How can we achieve that?

proc sql;
create view work.W2K3NU8 as
  select
     ID,
     DNUMBER,
     FILENAME,
     FILE   
        format = $HEX2048.
        informat = $HEX2048.,
     (input(compress(DATEENTERED),YYMMDD10.)) as DATEENTERED length = 8
        format = date.
        informat = date.
        label = 'DATEENTERED',
     (input(compress(DATEADDED),YYMMDD10.)) as DATEADDED length = 8
        format = date.
        informat = date.
        label = 'DATEADDED',
     (input(compress(DATECHANGED),YYMMDD10.)) as DATECHANGED length = 8
        format = date.
        informat = date.
        label = 'DATECHANGED',
     TYPE
from &SYSLAST;
quit;

AND here is data step

      data trd.GAFILES
          (dbnull = (
                     ID = NO
                     DNUMBER = YES
                     FILENAME = YES
                     GA_FILE = YES
                     DATEENTERED = YES
                     DATAADDED = YES
                     DATECHANGED = YES
                     TYPE = YES
                     ETL_CREATE = YES
                     ETL_UPDATE = YES));
     attrib ID length = $255
        format = $255.
        informat = $255.
        label = 'ID'; 
     attrib DNUMBER length = $10
        format = $10.
        informat = $10.
        label = 'DNUMBER'; 
     attrib FILENAME length = $255
        format = $255.
        informat = $255.
        label = 'FILENAME'; 
     attrib GA_FILE length = $4096
        format = $HEX2048.
        informat = $HEX2048.
        label = 'GA_FILE'; 
     attrib DATEENTERED length = 8
        format = DATETIME20.
        informat = DATETIME20.
        label = 'DATEENTERED'; 
     attrib DATAADDED length = 8
        format = DATETIME20.
        informat = DATETIME20.
        label = 'DATAADDED'; 
     attrib DATECHANGED length = 8
        format = DATETIME20.
        informat = DATETIME20.
        label = 'DATECHANGED'; 
     attrib TYPE length = $100
        format = $100.
        informat = $100.
        label = 'TYPE'; 
     attrib ETL_CREATE length = 8
        format = DATETIME20.
        informat = DATETIME20.
        label = 'ETL_CREATE'; 
     attrib ETL_UPDATE length = 8
        format = DATETIME20.
        informat = DATETIME20.
        label = 'ETL_UPDATE'; 
     call missing(of _all_);
     stop;
  run;

Solution

  • SAS datasets won't support > 32767 character size.
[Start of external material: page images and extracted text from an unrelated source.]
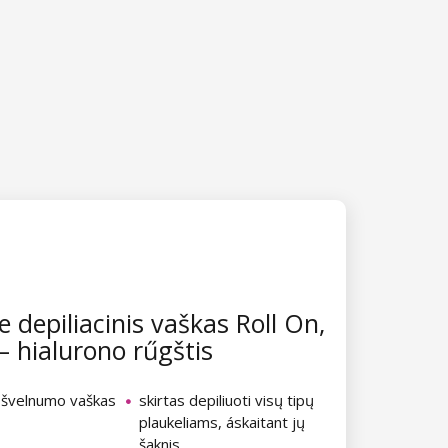
e depiliacinis vaškas Roll On,
– hialurono rűgštis
 švelnumo vaškas
skirtas depiliuoti visų tipų
plaukeliams, áskaitant jų
šaknis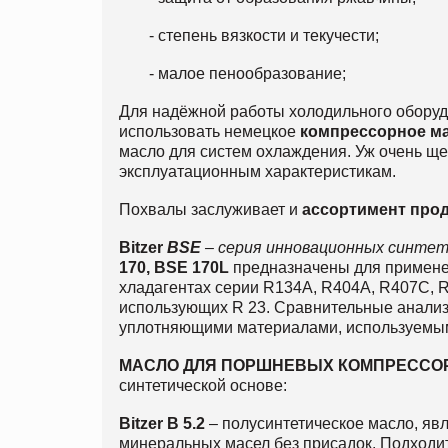
- степень вязкости и текучести;
- малое пенообразование;
Для надёжной работы холодильного обору
использовать немецкое
компрессорное
ма
масло для систем охлаждения. Уж очень ще
эксплуатационным характеристикам.
Похвалы заслуживает и
ассортимент про
Bitzer
BSE
– серия инновационных синте
170, BSE 170L
предназначены для примене
хладагентах серии R134А, R404A, R407C, R
использующих R 23. Сравнительные анализ
уплотняющими материалами, используемы
МАСЛО ДЛЯ ПОРШНЕВЫХ КОМПРЕССО
синтетической основе:
Bitzer B 5.2
– полусинтетическое масло, яв
минеральных масел без присадок. Подходи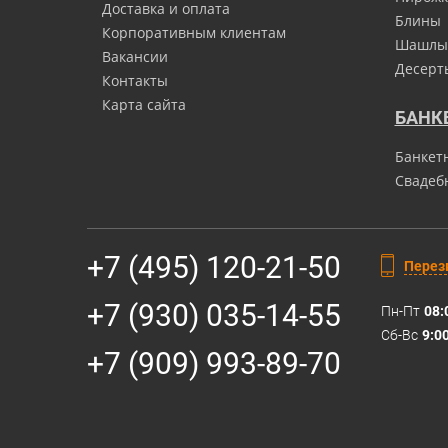
Доставка и оплата
Блины
Корпоративным клиентам
Шашлы
Вакансии
Десерт
Контакты
Карта сайта
БАНК
Банкет
Свадеб
+7 (495) 120-21-50
Перез
+7 (930) 035-14-55
Пн-Пт
08:
Сб-Вс
9:0
+7 (909) 993-89-70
I'm not sure where you saw that it supports greater; you're probably reading the ACCESS reference, which is describing the different data types of the DBMSs (ie, in the DB2 section, it describes BLOBs and CLOBs as allowing up to 2GB in size, but that's describing what DB2 supports - not SAS's support).

    SAS will happily access BLOBs, but it won't take more than 32767 from it. You would have to read in chunks, or use DBMS-specific language in a pass through session (which would have to pass it through without touching it). You can read in chunks like so (fill in appropriate substring function and connection information):

    proc sql;
    connect to <>;
    create table SASTBL as 
      select * from connection to <> (
       select substring_Function(blobfield,1,32767) as blob_1,
              substring_Function(blobfield,32768,32767) as blob_2,
              substring_Function(blobfield,65535,32767) as blob_3,
    (... etc ... )
      from your_tbl;
    );
    quit;
    

    If you have 9.4, you also might be able to use FedSQL to do the conversion; I'm not very familiar with FedSQL, but the purpose of it is to support more data types than SAS supports. It doesn't explicitly say that it can support BLOBs (the notes on BLOB are consistently 'mapped to a similar data type', which presumably means char or varchar) but it might be worth a shot if you have 9.4.